Dataset entries

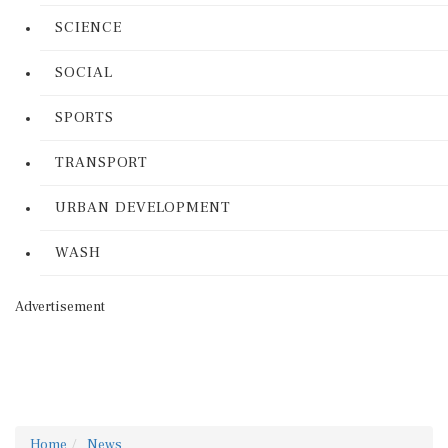
SCIENCE
SOCIAL
SPORTS
TRANSPORT
URBAN DEVELOPMENT
WASH
Advertisement
Home
News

#### [What is required]
Could you output all the entries above exactly as written, leaving out the pictures?

#### [Answer space]
SCIENCE
SOCIAL
SPORTS
TRANSPORT
URBAN DEVELOPMENT
WASH
Advertisement
Home
News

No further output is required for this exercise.